This is a version of an ancient Japanese story about a poor fisherman who helps a turtle and then, apparently in thanks, is invited to visit the undersea palace of the Dragon King where he meets the turtle again in the form of a beautiful princess.
This version makes her a predatory female. We see her first, before we meet the fisherman, selecting a new man from a collection of images, then sending her servant to find Urashima Taro and issue the invitation. Once below the sea, she seduces him and then offers the choice of returning to his village or staying with her for ever.
I'm not sure what happens then, the storytelling here is confusing - and not helped by parts of the presentation being played too low down to be properly seen by many in the audience at this venue. It seemed to me that she tired of him as a lover and had him first stabbed then strangled. However, still alive, he went back to his village only to find himself in the middle of busy modern Shinjuku along with Godzilla. In most other versions of the old legend he is given a box which he is told not to open - but he does and then discovers he has become an old man - the box had kept his old age prisoner.
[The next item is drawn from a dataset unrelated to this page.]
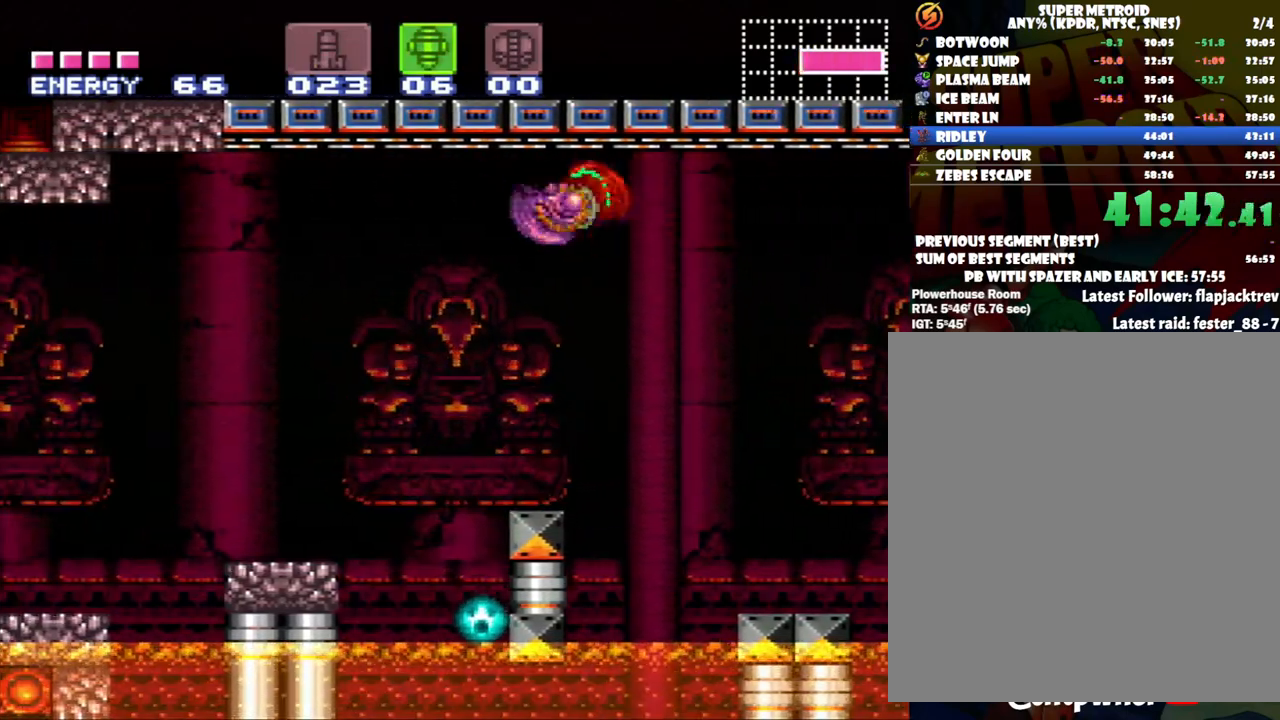
{"buttons": ["B", "DPAD_LEFT"], "events": [[400, "B", "down"]]}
In fact, the interest in this piece is less in the story than in the methods used for telling it and the skill of their execution. It begins with shadow theatre of a woman dressing who then appears as the live actress with her puppet servant to set the manhunt in motion and the cardboard figures from which she made her choice are used in a toy theatre with scenes based on Japanese woodblock prints to tell the fisherman's encounter with the turtle, scenes which are also projected as a larger image.
In fact, though I can't be sure, the toy theatre image itself may be a television screen, although the performer appears to lower the characters down onto the stage. The crudity of these figures suspended on strings bring jigged up and down contrasted uncomfortably with the sophistication of their settings and of most of the performance but if is a very deliberate effect on the part of the director and video designer Paul Piris, perhaps intended to emphasise the fisherman's peasant simplicity in contrast to the world of the Dragon Palace.
The princess is played by Aya Nakamura, who also operates the puppets she appears with, the servant a little shorter than her, the young man slightly taller. She gains her effects mainly by different inclinations of the puppet's head and her own interaction with it, laying her head for instance on the young man's shoulder, and uses them most effectively in her shadow work too.
The work ends with the young man puppet stripped of its garment so that it is revealed as just a head and hands at the end of skeletal arms but she can still make it expressive.